◆ **Information**:
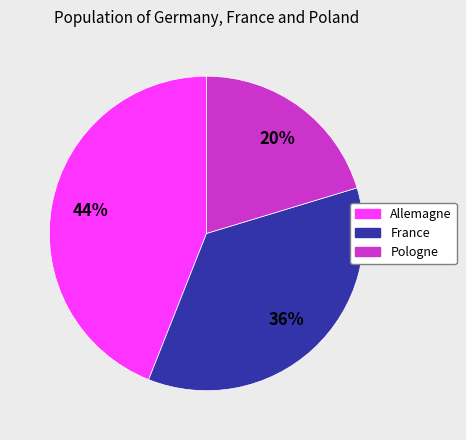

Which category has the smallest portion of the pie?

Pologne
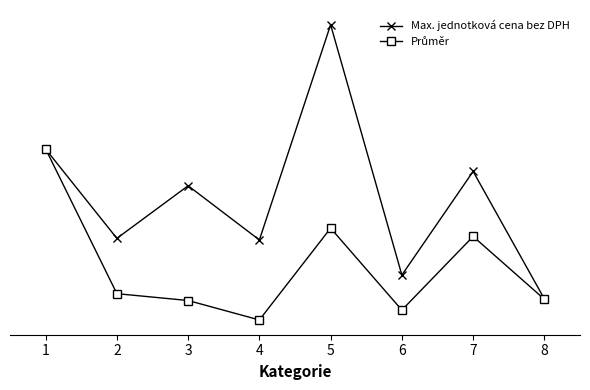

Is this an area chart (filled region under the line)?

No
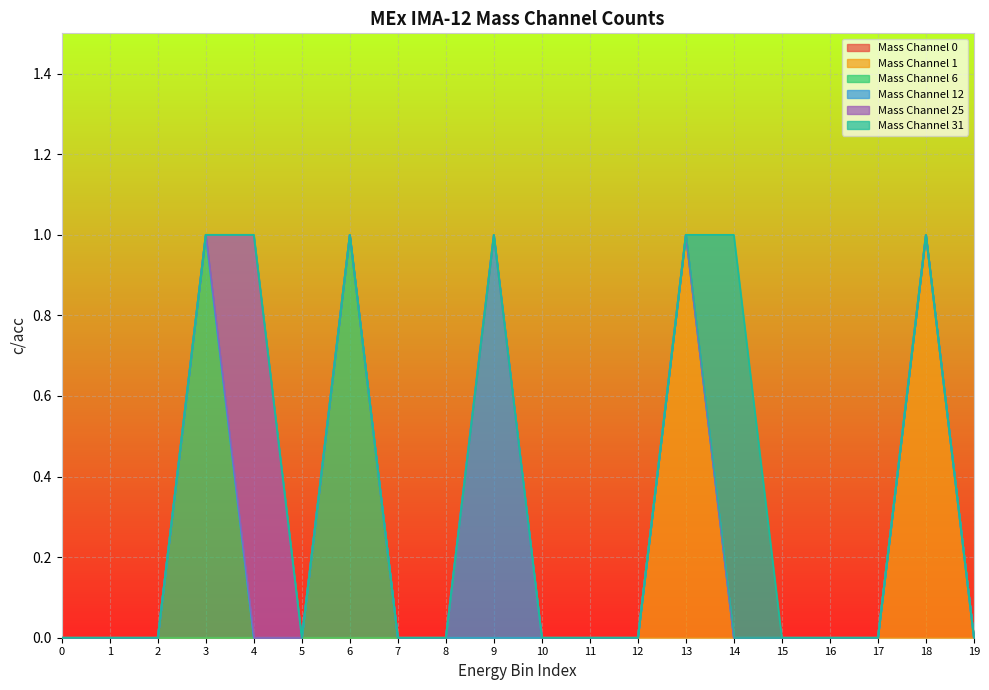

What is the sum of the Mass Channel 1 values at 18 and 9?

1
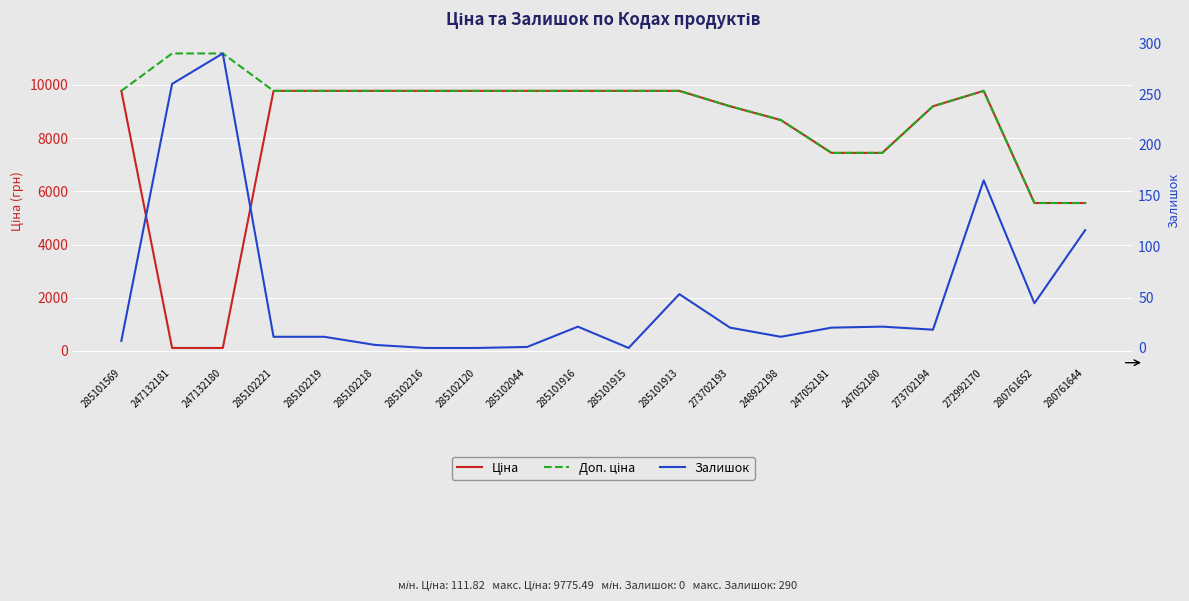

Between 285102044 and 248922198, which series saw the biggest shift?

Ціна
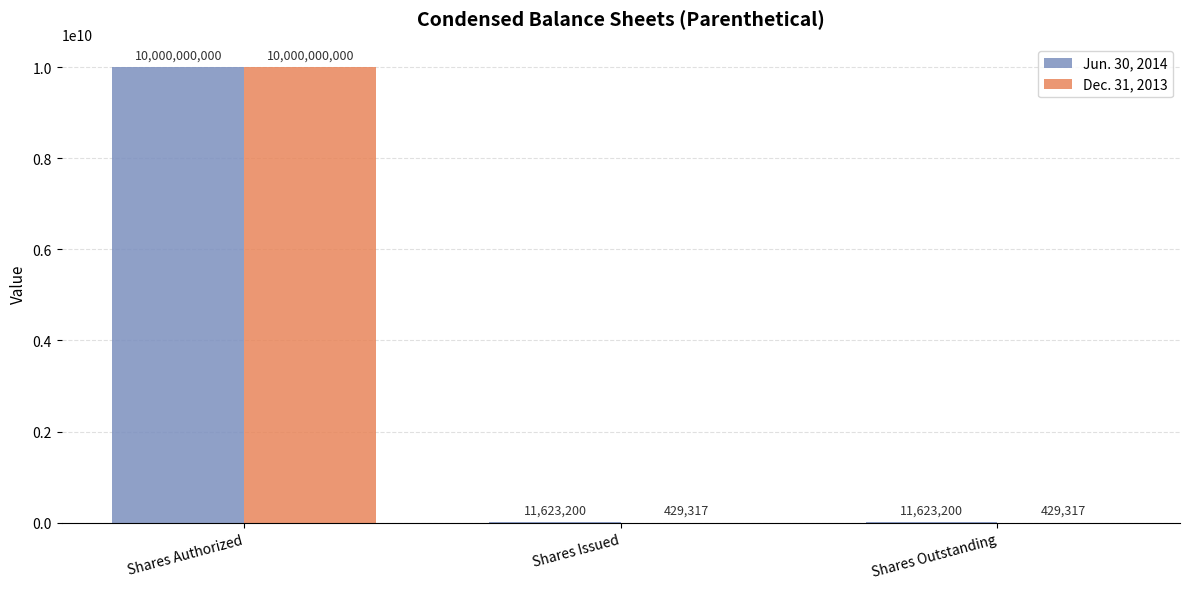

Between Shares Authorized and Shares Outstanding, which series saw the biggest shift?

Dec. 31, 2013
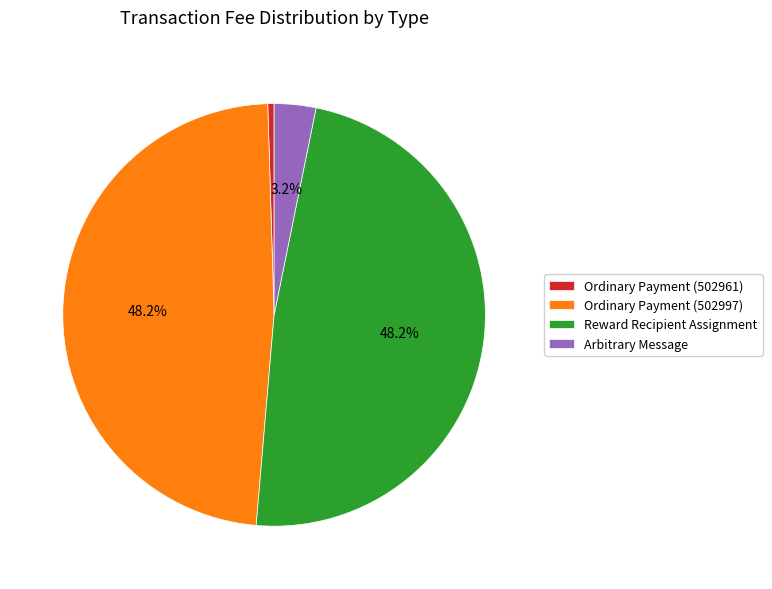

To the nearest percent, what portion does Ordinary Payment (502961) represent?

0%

◆ **Task description**: Recast the rows above as a numbered list of their text lines, omitting blank lines and leaving out the pictures.

◆ **Task response**:
1. Which category has the smallest portion of the pie?
2. Pologne
3. Is this an area chart (filled region under the line)?
4. No
5. What is the sum of the Mass Channel 1 values at 18 and 9?
6. 1
7. Between 285102044 and 248922198, which series saw the biggest shift?
8. Ціна
9. Between Shares Authorized and Shares Outstanding, which series saw the biggest shift?
10. Dec. 31, 2013
11. To the nearest percent, what portion does Ordinary Payment (502961) represent?
12. 0%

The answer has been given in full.